Exercise material |
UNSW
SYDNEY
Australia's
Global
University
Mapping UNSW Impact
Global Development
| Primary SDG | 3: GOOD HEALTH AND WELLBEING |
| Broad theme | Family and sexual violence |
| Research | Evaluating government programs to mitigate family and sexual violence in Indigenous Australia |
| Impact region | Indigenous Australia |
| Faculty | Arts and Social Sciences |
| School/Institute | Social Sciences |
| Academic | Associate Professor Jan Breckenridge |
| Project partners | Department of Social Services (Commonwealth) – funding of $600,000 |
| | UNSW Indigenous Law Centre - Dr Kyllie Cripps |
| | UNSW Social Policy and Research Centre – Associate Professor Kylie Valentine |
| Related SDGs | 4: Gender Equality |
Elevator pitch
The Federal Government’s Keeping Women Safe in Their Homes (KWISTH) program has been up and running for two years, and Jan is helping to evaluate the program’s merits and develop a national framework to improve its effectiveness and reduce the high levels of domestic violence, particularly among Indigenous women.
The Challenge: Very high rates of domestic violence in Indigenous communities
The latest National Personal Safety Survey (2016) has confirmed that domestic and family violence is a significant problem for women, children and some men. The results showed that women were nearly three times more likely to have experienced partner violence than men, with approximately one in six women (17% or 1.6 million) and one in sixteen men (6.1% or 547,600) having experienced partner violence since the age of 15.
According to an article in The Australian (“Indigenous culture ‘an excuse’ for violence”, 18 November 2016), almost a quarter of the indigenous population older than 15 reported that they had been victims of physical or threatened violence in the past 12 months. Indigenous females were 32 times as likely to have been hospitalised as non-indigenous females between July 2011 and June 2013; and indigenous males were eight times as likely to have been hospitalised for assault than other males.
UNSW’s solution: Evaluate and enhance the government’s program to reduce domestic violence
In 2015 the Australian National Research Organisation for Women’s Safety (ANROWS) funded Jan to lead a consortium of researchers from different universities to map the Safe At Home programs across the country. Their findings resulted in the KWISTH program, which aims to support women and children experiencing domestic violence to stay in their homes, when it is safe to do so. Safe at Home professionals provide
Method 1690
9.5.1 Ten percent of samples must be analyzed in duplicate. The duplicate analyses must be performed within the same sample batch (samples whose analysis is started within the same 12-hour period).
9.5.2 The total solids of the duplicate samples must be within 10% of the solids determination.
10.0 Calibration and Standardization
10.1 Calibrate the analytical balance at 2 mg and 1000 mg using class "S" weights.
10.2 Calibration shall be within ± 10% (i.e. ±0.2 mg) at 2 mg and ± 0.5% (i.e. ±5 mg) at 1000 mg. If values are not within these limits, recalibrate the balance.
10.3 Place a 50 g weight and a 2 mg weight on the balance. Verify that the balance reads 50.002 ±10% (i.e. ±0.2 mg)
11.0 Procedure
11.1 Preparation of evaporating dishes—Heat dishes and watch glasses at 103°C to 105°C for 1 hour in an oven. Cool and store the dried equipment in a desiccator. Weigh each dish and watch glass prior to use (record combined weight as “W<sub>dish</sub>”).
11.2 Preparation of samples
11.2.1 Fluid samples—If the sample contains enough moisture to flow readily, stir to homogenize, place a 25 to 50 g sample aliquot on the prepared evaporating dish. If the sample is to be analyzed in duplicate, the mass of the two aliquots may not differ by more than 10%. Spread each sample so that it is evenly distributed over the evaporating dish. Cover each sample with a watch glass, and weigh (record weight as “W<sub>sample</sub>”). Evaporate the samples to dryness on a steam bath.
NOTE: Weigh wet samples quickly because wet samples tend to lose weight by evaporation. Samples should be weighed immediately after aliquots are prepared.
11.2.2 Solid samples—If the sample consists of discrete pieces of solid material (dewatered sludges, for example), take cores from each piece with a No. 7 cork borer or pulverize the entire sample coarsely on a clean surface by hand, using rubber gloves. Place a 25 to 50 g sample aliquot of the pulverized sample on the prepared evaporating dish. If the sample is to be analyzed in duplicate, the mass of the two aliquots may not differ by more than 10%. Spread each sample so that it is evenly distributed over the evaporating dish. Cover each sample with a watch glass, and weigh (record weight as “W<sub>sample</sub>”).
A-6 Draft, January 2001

What this task involves |
Retype all of the entries shown above, exactly.

Finished task |
UNSW
SYDNEY
Australia's
Global
University
Mapping UNSW Impact
Global Development
| Primary SDG | 3: GOOD HEALTH AND WELLBEING |
| Broad theme | Family and sexual violence |
| Research | Evaluating government programs to mitigate family and sexual violence in Indigenous Australia |
| Impact region | Indigenous Australia |
| Faculty | Arts and Social Sciences |
| School/Institute | Social Sciences |
| Academic | Associate Professor Jan Breckenridge |
| Project partners | Department of Social Services (Commonwealth) – funding of $600,000 |
| | UNSW Indigenous Law Centre - Dr Kyllie Cripps |
| | UNSW Social Policy and Research Centre – Associate Professor Kylie Valentine |
| Related SDGs | 4: Gender Equality |
Elevator pitch
The Federal Government’s Keeping Women Safe in Their Homes (KWISTH) program has been up and running for two years, and Jan is helping to evaluate the program’s merits and develop a national framework to improve its effectiveness and reduce the high levels of domestic violence, particularly among Indigenous women.
The Challenge: Very high rates of domestic violence in Indigenous communities
The latest National Personal Safety Survey (2016) has confirmed that domestic and family violence is a significant problem for women, children and some men. The results showed that women were nearly three times more likely to have experienced partner violence than men, with approximately one in six women (17% or 1.6 million) and one in sixteen men (6.1% or 547,600) having experienced partner violence since the age of 15.
According to an article in The Australian (“Indigenous culture ‘an excuse’ for violence”, 18 November 2016), almost a quarter of the indigenous population older than 15 reported that they had been victims of physical or threatened violence in the past 12 months. Indigenous females were 32 times as likely to have been hospitalised as non-indigenous females between July 2011 and June 2013; and indigenous males were eight times as likely to have been hospitalised for assault than other males.
UNSW’s solution: Evaluate and enhance the government’s program to reduce domestic violence
In 2015 the Australian National Research Organisation for Women’s Safety (ANROWS) funded Jan to lead a consortium of researchers from different universities to map the Safe At Home programs across the country. Their findings resulted in the KWISTH program, which aims to support women and children experiencing domestic violence to stay in their homes, when it is safe to do so. Safe at Home professionals provide
Method 1690
9.5.1 Ten percent of samples must be analyzed in duplicate. The duplicate analyses must be performed within the same sample batch (samples whose analysis is started within the same 12-hour period).
9.5.2 The total solids of the duplicate samples must be within 10% of the solids determination.
10.0 Calibration and Standardization
10.1 Calibrate the analytical balance at 2 mg and 1000 mg using class "S" weights.
10.2 Calibration shall be within ± 10% (i.e. ±0.2 mg) at 2 mg and ± 0.5% (i.e. ±5 mg) at 1000 mg. If values are not within these limits, recalibrate the balance.
10.3 Place a 50 g weight and a 2 mg weight on the balance. Verify that the balance reads 50.002 ±10% (i.e. ±0.2 mg)
11.0 Procedure
11.1 Preparation of evaporating dishes—Heat dishes and watch glasses at 103°C to 105°C for 1 hour in an oven. Cool and store the dried equipment in a desiccator. Weigh each dish and watch glass prior to use (record combined weight as “W<sub>dish</sub>”).
11.2 Preparation of samples
11.2.1 Fluid samples—If the sample contains enough moisture to flow readily, stir to homogenize, place a 25 to 50 g sample aliquot on the prepared evaporating dish. If the sample is to be analyzed in duplicate, the mass of the two aliquots may not differ by more than 10%. Spread each sample so that it is evenly distributed over the evaporating dish. Cover each sample with a watch glass, and weigh (record weight as “W<sub>sample</sub>”). Evaporate the samples to dryness on a steam bath.
NOTE: Weigh wet samples quickly because wet samples tend to lose weight by evaporation. Samples should be weighed immediately after aliquots are prepared.
11.2.2 Solid samples—If the sample consists of discrete pieces of solid material (dewatered sludges, for example), take cores from each piece with a No. 7 cork borer or pulverize the entire sample coarsely on a clean surface by hand, using rubber gloves. Place a 25 to 50 g sample aliquot of the pulverized sample on the prepared evaporating dish. If the sample is to be analyzed in duplicate, the mass of the two aliquots may not differ by more than 10%. Spread each sample so that it is evenly distributed over the evaporating dish. Cover each sample with a watch glass, and weigh (record weight as “W<sub>sample</sub>”).
A-6 Draft, January 2001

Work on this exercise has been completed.